O assunto foi tornado público na última Assembleia Municipal. "Fomos notificados e vamos responder aos esclarecimentos solicitados pelo tribunal", afirmou a presidente da Câmara. Júlia Rodrigues disse estar de consciência tranquila alegando que o executivo "limitou-se a cumprir as regras" ao conceder licença de construção ao operador "que apresentou todos os pareceres exigidos", sublinhou.

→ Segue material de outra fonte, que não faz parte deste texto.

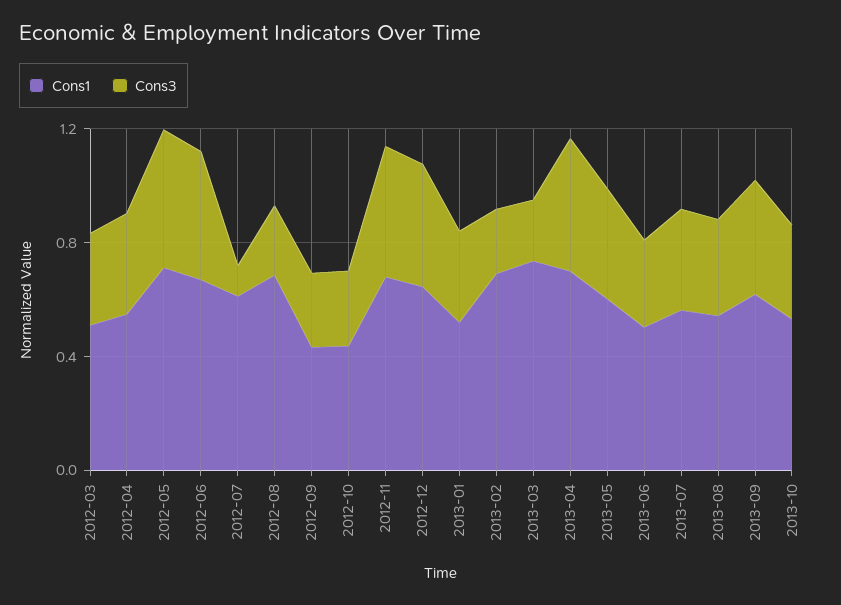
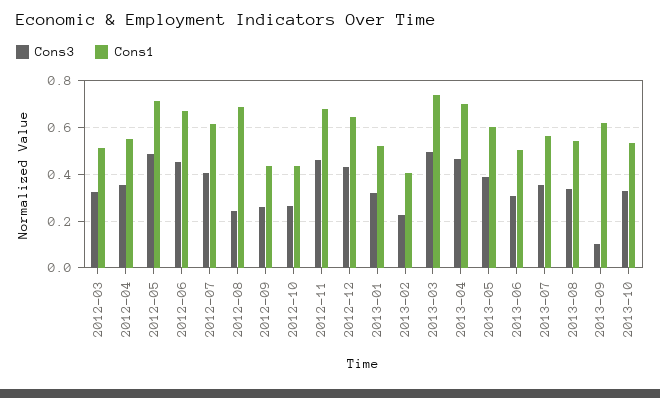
  {
    "Cons1": {
      "2012-03": 0.5,
      "2012-04": 0.55,
      "2012-05": 0.7,
      "2012-06": 0.65,
      "2012-07": 0.6,
      "2012-08": 0.7,
      "2012-09": 0.45,
      "2012-10": 0.45,
      "2012-11": 0.7,
      "2012-12": 0.65,
      "2013-01": 0.5,
-     "2013-02": 0.7,
+     "2013-02": 0.4,
      "2013-03": 0.75,
      "2013-04": 0.7,
      "2013-05": 0.6,
      "2013-06": 0.5,
      "2013-07": 0.55,
      "2013-08": 0.55,
      "2013-09": 0.6,
      "2013-10": 0.55
    },
    "Cons3": {
      "2012-03": 0.3,
      "2012-04": 0.35,
      "2012-05": 0.5,
      "2012-06": 0.45,
-     "2012-07": 0.1,
+     "2012-07": 0.4,
      "2012-08": 0.25,
      "2012-09": 0.25,
      "2012-10": 0.25,
      "2012-11": 0.45,
      "2012-12": 0.45,
      "2013-01": 0.3,
      "2013-02": 0.25,
-     "2013-03": 0.2,
+     "2013-03": 0.5,
      "2013-04": 0.45,
      "2013-05": 0.4,
      "2013-06": 0.3,
      "2013-07": 0.35,
      "2013-08": 0.35,
-     "2013-09": 0.4,
+     "2013-09": 0.1,
      "2013-10": 0.35
    }
  }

No entanto, a autarquia tem em mãos o pedido de prorrogação do licenciamento por parte do operador que caduca no final do ano. "O facto de estarem em vias de classificação mais zonas, pode levar a uma interpretação diferente e pode ficar suspenso o licenciamento", admite a edil.
"Amanhã é uma minhoca"
Quem não gostou foi o operador. "Estamos a ficar fartos desta situação, porque andamos nesta vida desde 2008" (ver cronologia), lembra o presidente da empresa P4. "Amanhã, aparece uma minhoca qualquer e vai ser do Paleolítico", ironiza Vieira de Castro.
Ainda assim, aquele responsável explica que a ação não tem efeitos práticos imediatos. "A obra não podia começar antes de setembro devido à proteção do lobo-ibérico", mas aguarda por uma decisão favorável. Caso contrário, vai avisando: "Se isto parar, alguém vai ter de nos indemnizar e são mais de 20 milhões", garante, reiterando a convicção de que o parque eólico e a preservação das pinturas rupestres são compatíveis.
A comunidade científica que tem contestado o projeto não esconde a satisfação. "Independentemente do desfecho, denuncia aspetos turvos no processo de licenciamento do parque eólico", adianta a arqueóloga Joana Teixeira, do movimento Juntos pela Serra de Passos sem Ventoinhas. Outras das críticas tem a ver com o estudo de impacte ambiental. "Está obsoleto, não inclui as pinturas rupestres descobertas nos últimos nove anos", adianta.
O que ganha a Câmara com a concessão
No contrato com a empresa P4, está previsto que a Câmara receba um milhão e meio de euros de compensação pela construção do parque eólico (já recebeu 500 mil quando foi emitido o alvará) e 2,5% da receita bruta anual da produção de energia, enquanto 0,5% será para as comissões de baldios das freguesias de Lamas de Orelhão e de Passos, onde está prevista a instalação dos seis aerogeradores. Está ainda acordado que as duas comissões recebam mais 800 mil euros suportados em partes iguais pelo Município e operador.
Quinze anos para contar
Maio de 2008
Tem início o processo com a realização de um concurso público por despacho do ministro da Economia e da Inovação. Onze anos depois, em dezembro de 2019, a empresa P3 (agora P4) obtém a licença de produção que foi autorizada pela Direção-Geral da Energia e Geologia.
Abril de 2022
Licença de alvará de construção do parque eólico é concedida pela Câmara depois dos pareceres de entidades externas, entre elas a Agência Portuguesa do Ambiente, Direção-Geral de Cultura do Norte, Infraestruturas de Portugal, CCDRN, ICNF e Anacom.
Outubro de 2022
Início do processo de classificação da serra de Santa Comba como sítio de interesse público. Proposta abrange a zona onde está prevista a instalação do parque e contempla fixação de uma zona especial de proteção. Comunidade científica avança com petição para suspender construção.
Abril de 2023
Departamento Central/Contencioso do Estado e Interesses Coletivos e Difusos do Ministério Público avança com ação contra a autarquia para impugnar o licenciamento para edificação do parque eólico. Processo tem efeito suspensivo, semelhante ao embargo.